I guess I do. I didn’t really think of myself that way until it was recently brought up. Well, that’s not true. I knew I was open, I just hadn’t really put much thought into why I am so open. The ladies in my family over Christmas this year were discussing babies. Present and future. Rick and I have had four of our children(only one of whom exists) named since before we were married. I have always known and shared this fact. If you’re curious they’re: Jack, Sawyer, Kate, and Juliet.
The second I found out I was pregnant, I notified our entire family and soon after most of our friends. Similarly, the moment we walked out of our sonogram, we called our family and close friends with Jack’s gender and immediately announced it to the world. WE ARE HAVING A BOY AND HIS NAME IS JACK! I couldn’t wait.
Some people asked me why I didn’t wait longer. This is something I do not understand. I get waiting for the excitement of keeping such a wonderful secret with your spouse just because, but others have suggested waiting to announce a pregnancy until the chances of miscarriage are lowered. I didn’t announce my pregnancy on Facebook until I hit my second trimester because I was told that is what I was supposed to do, but every single person I came in physical contact with knew that little ol’ Becca was two weeks pregnant. I couldn’t contain it. I had even thought about suggestions to wait “incase something bad happens”, but that is another thing I do not understand.
What is the purpose of this? To avoid making others uncomfortable? To avoid embarrassment? I don’t know. I do know that if something terrible happens to me, I want all my friends and family to know about it. It is quite uplifting to have multiple people caring about your particular tragedies all at once. I hope what I just wrote wasn’t perceived as judgemental. I am speaking only for myself. I am very aware that some people don’t want their business blasted. I’m just saying that I have business, and I don’t mind if you blast it.
The thing is, whatever personal problems anyone is suffering with has surely been experienced by someone else-and the second you find that person who has been where you have been and shared your pain (or your joy), you have a new outlet. You have made a new important connection with someone.
Since posting about my Grandmother’s dementia, I’ve had many private messages with others who have quietly suffered through the same situation. The post about my parents’ divorce has led me to at least twenty people who have felt relief to share their similar experiences with me. Being open is what connects me to so many people who felt like they were bottling up feelings that I was able to express for them.

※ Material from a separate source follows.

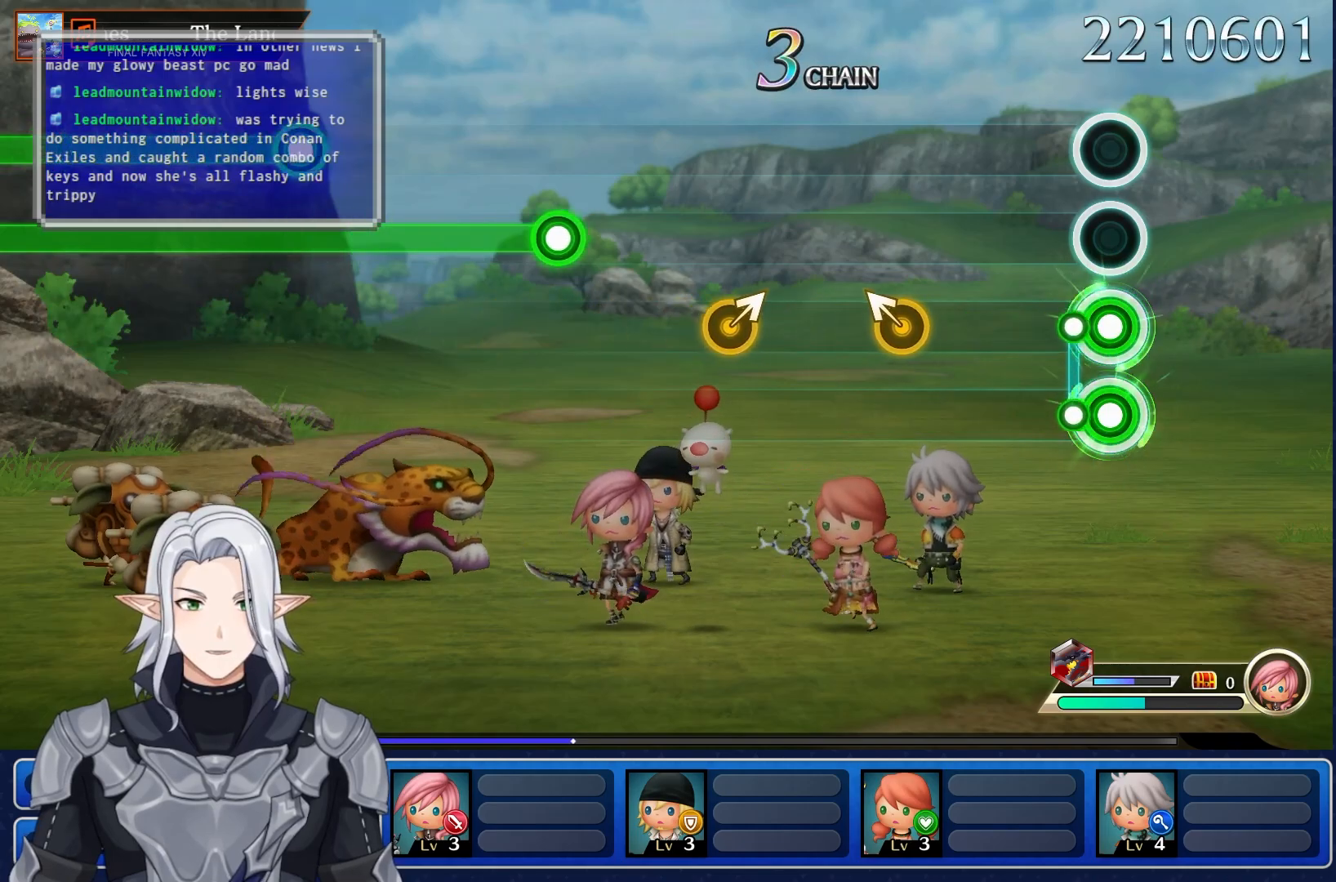
{"dt_ms": 500, "buttons": [], "left_stick": "up-left", "right_stick": "center", "events": [[67, "R1", "up"], [83, "L1", "up"], [467, "left_stick", "up-left"]]}
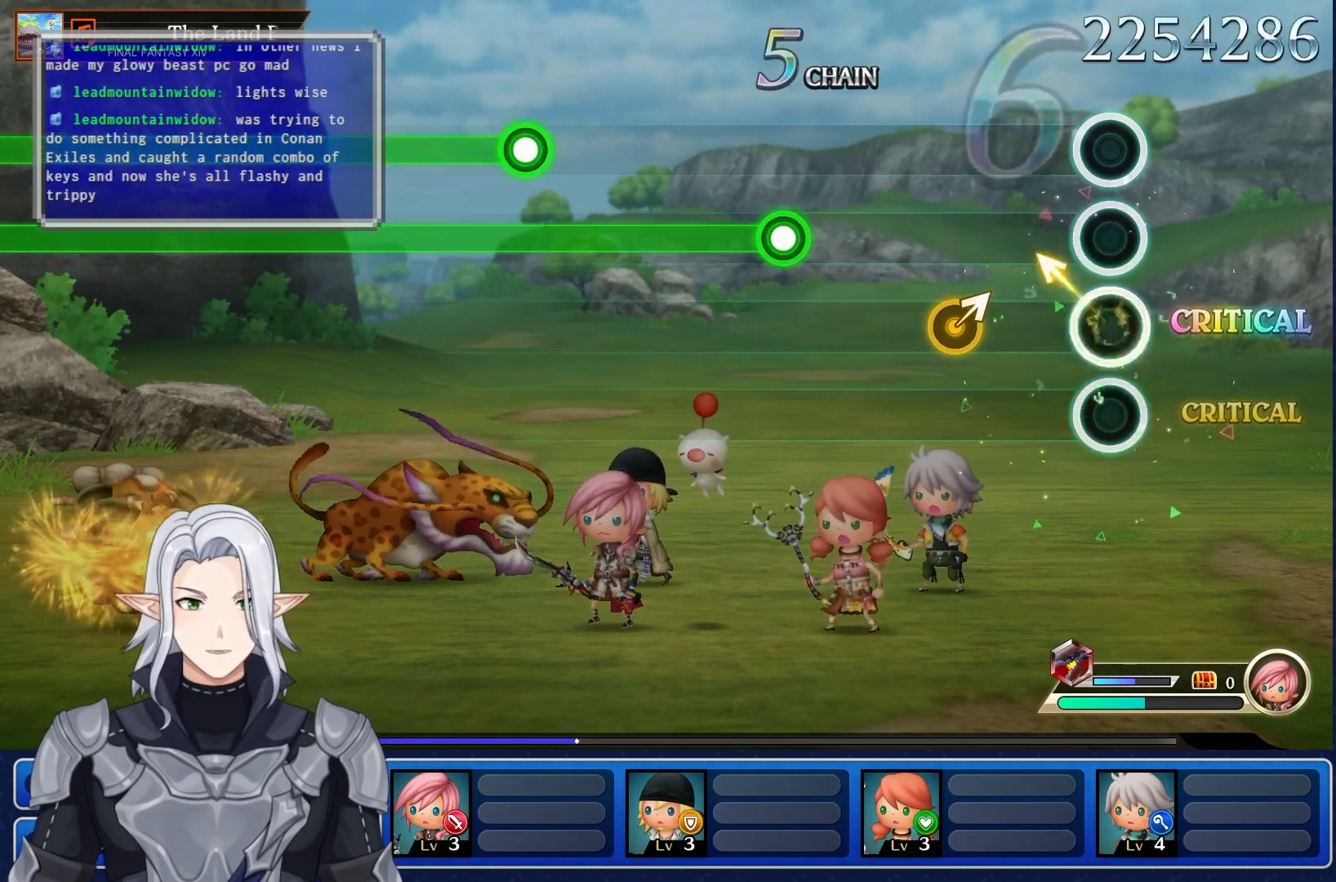
{"dt_ms": 500, "buttons": [], "left_stick": "up-right", "right_stick": "center", "events": [[133, "left_stick", "center"], [367, "left_stick", "up-right"]]}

So, yes, I am a very open person. It isn’t easy for me to share all of my personal feelings on Facebook, but I recently figured out that it has nothing to do with being too personal. It is my natural insecurity that someone will think I am a poor writer. I really don’t care if you know about the time I was driving to Chicago and wound up in North Carolina because I’m directionally challenged-or the time I clogged up someone’s toilet and left their house without saying anything because I was fourteen and embarrassed—as long as you like the way I write about it.